Because of the time it takes light to travel, the farther away an object is, the farther back in time we are looking.

This illustration compares various telescopes and how far back they are able to see. Essentially, Hubble can see the equivalent of 'toddler galaxies' and Webb Telescope will be able to see 'baby galaxies'. One reason Webb will be able to see the first galaxies is because it is an infrared telescope. The universe (and thus the galaxies in it) is expanding. When we talk about the most distant objects, Einstein's General Relativity actually comes into play.
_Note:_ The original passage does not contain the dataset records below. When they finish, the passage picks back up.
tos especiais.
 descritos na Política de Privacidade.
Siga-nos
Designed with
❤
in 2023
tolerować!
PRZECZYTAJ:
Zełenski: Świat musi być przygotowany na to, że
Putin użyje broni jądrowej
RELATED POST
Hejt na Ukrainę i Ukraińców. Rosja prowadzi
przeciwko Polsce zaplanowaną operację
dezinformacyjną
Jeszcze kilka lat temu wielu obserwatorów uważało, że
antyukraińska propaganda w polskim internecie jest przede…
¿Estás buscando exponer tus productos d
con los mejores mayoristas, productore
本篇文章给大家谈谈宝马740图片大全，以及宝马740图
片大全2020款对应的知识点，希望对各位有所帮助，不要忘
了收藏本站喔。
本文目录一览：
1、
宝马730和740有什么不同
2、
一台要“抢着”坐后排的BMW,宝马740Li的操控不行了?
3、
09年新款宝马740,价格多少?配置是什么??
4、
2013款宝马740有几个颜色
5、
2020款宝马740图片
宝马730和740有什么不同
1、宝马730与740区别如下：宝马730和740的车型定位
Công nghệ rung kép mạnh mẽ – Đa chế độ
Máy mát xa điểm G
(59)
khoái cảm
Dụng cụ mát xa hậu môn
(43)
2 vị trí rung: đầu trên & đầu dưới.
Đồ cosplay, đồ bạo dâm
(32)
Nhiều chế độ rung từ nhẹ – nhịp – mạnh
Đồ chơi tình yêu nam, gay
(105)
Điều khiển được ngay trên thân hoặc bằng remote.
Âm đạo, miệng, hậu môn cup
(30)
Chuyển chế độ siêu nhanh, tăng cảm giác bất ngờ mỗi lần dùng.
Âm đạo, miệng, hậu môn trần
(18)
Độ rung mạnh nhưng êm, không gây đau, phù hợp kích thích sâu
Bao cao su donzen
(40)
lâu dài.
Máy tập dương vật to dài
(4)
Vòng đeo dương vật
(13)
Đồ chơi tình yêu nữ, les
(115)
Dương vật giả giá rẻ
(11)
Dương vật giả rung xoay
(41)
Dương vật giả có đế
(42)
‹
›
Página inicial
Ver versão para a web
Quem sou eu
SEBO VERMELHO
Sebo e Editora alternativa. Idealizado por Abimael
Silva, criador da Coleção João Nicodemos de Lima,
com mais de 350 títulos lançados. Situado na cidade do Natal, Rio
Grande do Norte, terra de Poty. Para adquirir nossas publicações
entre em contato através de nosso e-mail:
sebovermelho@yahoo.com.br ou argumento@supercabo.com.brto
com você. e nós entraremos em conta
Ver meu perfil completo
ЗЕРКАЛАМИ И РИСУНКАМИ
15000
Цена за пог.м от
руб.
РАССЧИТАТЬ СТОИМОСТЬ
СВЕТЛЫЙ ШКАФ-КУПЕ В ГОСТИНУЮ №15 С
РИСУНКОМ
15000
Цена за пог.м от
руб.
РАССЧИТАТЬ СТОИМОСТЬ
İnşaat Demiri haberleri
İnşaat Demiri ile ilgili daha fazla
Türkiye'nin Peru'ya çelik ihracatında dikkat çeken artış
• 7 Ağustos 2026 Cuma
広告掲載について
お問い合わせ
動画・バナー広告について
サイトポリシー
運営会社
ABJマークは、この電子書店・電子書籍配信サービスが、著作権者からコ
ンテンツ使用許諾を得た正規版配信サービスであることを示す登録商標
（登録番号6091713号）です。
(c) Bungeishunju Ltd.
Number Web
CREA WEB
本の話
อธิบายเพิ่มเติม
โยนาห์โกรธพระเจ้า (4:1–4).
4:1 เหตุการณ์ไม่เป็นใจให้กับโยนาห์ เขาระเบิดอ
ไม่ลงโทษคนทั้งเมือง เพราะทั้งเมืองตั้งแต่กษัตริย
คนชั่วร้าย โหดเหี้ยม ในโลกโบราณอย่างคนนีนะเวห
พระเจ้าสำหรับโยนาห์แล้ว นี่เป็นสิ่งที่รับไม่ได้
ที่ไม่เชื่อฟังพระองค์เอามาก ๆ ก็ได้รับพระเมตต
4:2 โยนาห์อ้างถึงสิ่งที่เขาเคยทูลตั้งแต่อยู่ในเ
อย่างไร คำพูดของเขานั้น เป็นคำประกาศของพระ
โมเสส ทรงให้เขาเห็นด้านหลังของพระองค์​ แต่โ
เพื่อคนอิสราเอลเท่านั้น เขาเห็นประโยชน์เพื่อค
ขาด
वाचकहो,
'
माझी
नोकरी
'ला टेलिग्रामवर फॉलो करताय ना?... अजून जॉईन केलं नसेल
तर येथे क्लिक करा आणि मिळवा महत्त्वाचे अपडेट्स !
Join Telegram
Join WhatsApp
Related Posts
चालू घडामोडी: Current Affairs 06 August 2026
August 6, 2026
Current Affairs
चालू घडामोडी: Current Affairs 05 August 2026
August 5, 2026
It tells us that the expansion of the universe means it is the space between objects that actually stretches, causing objects (galaxies) to move away from each other. Furthermore, any light in that space will also stretch, shifting that light's wavelength to longer wavelengths. This can make distant objects very dim (or invisible) at visible wavelengths of light, because that light reaches us as infrared light. Infrared telescopes, like Webb, are ideal for observing these early galaxies.

What About Herschel?

Infrared image of the Andromeda Galaxy (M31) taken by Herschel (orange) with an X-ray image from XMM-Newton superposed over it (blue). Image credit: ESA / Herschel / SPIRE / PACS / HELGA; ESA / XMM / EPIC / OM

The Herschel Space Observatory was an infrared telescope built by the European Space Agency - it too orbited the L2 point (where Webb will be).

The primary difference between Webb and Herschel is wavelength range: Webb goes from 0.6 to 28.5 microns; Herschel went from 60 to 500 microns. Webb is also larger, with an approximately 6.5 meter mirror vs. Herschel's 3.5 meters.

Hubble Orbit Tracking

The wavelength ranges were chosen by different science: Herschel looked for the extremes, the most actively star-forming galaxies, which emit most of their energy in the far-IR. Webb will find the first galaxies to form in the early universe, for which it needs extreme sensitivity in the near-IR.

Hubble Orbit Path

At right is an infrared image of the Andromeda Galaxy (M31) taken by Herschel (orange) with an X-ray image from XMM-Newton superposed over it (blue).